When First Lady of the American Stage Helen Hayes was looking around for a change-of-pace property in the early 1940s, savvy Anita Loos got wind of the search and came up with Happy Birthday, wherein teetotaler Addie Bernis timidly enters Newark's Jersey Mecca Cocktail Bar, a jumping spot at which her alcoholic father does much of his daily dissipating.

Before Addie leaves, she's changed her ways so radically that she's not only found the loving banker of her dreams and favorably altered the fortunes of everyone in the place but has belted out "I Haven't Got a Worry in the World," which the production's original producers Richard Rodgers and Oscar Hammersteins II wrote.

Recognizing the fun that can be had with this example of a barroom play and with what was really intended as a 1946 vehicle for Hayes (who won a Tony in the fling), Scott Alan Evans, the artistic director of The Actors Company Theatre, has pumped new life into the piece at the Beckett.
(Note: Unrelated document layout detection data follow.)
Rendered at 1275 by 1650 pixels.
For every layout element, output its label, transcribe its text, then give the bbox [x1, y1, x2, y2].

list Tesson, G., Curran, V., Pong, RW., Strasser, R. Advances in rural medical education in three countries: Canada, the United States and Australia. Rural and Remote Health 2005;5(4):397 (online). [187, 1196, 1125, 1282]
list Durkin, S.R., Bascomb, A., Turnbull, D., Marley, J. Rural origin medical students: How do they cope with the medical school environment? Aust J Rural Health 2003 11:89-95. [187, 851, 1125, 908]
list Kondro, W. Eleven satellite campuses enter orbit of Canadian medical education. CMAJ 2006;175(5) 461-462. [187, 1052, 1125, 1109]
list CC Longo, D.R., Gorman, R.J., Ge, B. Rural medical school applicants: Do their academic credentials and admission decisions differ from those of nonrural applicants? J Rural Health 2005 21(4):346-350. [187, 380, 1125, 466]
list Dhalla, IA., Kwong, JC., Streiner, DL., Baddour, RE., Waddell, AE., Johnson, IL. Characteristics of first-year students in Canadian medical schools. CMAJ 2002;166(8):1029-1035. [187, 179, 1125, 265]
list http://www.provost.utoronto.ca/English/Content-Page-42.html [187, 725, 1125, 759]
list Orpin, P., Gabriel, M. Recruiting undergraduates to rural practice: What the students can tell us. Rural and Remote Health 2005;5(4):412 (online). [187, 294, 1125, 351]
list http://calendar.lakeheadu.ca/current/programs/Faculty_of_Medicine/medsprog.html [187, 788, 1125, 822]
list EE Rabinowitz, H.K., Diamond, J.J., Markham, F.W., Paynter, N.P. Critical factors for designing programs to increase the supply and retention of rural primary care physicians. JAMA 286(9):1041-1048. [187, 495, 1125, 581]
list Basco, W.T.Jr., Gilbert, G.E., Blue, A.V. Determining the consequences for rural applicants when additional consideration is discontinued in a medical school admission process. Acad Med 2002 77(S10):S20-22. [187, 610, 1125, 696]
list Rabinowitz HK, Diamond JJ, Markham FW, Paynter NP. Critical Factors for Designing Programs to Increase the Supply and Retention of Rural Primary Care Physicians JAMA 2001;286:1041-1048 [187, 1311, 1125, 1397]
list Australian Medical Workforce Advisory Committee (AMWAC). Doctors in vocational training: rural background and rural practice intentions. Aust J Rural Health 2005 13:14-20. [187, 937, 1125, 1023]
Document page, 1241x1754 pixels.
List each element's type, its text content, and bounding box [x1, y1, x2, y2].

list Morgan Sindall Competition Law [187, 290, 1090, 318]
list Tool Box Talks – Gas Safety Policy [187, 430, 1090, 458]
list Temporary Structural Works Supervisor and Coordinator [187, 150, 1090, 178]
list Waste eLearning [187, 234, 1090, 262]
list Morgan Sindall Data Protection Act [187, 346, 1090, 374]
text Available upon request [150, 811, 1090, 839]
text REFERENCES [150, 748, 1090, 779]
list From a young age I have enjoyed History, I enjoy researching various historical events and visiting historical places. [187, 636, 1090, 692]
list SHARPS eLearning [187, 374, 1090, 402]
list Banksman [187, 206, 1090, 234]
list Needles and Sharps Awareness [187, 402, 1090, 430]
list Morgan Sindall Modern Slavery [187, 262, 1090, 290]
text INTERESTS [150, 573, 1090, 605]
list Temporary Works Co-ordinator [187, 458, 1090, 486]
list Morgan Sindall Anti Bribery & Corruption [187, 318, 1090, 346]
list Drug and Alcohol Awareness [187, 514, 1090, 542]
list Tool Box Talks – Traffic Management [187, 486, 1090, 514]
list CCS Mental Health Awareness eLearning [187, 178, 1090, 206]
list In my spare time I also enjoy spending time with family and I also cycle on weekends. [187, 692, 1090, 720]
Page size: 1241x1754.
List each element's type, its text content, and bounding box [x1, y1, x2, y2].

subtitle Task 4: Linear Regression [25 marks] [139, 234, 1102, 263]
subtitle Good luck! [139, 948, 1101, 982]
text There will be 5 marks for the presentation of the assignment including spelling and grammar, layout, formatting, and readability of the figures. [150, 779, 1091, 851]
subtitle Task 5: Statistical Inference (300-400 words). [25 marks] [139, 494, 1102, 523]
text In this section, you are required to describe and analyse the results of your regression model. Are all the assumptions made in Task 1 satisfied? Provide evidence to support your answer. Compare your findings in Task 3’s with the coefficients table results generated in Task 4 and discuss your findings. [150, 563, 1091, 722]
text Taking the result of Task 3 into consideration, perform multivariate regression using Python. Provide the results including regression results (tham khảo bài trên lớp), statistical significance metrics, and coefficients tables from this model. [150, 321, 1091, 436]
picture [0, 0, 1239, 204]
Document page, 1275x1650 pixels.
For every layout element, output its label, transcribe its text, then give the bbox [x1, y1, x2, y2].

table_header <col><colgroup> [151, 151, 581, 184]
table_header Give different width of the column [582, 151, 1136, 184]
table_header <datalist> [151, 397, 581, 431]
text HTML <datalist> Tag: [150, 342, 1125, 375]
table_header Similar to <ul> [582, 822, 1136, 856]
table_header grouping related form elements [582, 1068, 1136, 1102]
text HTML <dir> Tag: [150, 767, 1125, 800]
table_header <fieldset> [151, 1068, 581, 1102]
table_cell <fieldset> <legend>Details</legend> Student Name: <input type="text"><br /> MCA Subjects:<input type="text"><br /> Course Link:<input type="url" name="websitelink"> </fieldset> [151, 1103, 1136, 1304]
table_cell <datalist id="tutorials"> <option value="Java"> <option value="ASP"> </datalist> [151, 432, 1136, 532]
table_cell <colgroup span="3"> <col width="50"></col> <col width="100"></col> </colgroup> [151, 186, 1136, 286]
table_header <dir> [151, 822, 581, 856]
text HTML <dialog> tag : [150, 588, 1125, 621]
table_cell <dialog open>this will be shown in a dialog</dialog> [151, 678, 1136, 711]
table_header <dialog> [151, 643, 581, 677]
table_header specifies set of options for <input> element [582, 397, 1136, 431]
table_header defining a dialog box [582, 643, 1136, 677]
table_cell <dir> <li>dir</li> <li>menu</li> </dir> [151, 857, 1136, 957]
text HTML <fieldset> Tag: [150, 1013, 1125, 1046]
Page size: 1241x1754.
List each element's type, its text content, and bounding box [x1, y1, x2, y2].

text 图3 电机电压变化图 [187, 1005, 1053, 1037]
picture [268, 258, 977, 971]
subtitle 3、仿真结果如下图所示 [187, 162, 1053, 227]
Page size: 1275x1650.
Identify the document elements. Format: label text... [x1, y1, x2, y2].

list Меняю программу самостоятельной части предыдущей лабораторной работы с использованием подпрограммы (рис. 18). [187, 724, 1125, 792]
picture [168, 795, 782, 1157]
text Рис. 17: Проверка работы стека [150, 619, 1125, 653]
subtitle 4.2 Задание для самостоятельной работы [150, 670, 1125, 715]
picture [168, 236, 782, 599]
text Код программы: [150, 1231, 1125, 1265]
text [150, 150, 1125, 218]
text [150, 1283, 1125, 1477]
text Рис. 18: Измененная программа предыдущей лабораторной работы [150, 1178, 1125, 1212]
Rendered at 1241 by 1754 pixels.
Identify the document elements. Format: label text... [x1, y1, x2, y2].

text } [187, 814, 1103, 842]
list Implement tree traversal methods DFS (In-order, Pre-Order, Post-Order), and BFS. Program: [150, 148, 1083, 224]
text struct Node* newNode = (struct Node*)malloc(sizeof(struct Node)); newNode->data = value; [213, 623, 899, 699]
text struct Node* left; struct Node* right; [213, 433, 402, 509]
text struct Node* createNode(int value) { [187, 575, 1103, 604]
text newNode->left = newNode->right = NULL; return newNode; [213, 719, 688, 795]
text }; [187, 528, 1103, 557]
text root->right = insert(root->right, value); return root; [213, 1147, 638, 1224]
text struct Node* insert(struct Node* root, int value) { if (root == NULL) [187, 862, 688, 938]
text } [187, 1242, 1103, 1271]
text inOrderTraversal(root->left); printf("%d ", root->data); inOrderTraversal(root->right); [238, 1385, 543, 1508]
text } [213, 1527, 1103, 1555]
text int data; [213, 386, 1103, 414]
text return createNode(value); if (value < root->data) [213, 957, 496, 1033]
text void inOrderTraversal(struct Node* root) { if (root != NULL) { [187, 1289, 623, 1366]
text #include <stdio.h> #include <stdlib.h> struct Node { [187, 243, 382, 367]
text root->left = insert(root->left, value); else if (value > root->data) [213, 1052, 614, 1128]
No one will ever make a case for Happy Birthday being one of the great plays -- Loos herself would undoubtedly have laughed at the thought -- but Evans in his capacity as the dusting-off director and the 15-member cast couldn't be zippier as they crowd the place with their personal intrigues and their turns dancing to "Melancholy Baby"on the jukebox that set designer Brett J. Banakis has placed upstage.

As Addie, Mary Bacon inebriates amusingly while building to, among other escapades, a tango executed with the proprietor's husky son Don (Tom Berklund). As the tough-talking but kindly proprietor Gayle, Karen Ziemba does a remarkable job playing against type. This is a character turn that could very nicely broaden her impressive career to date.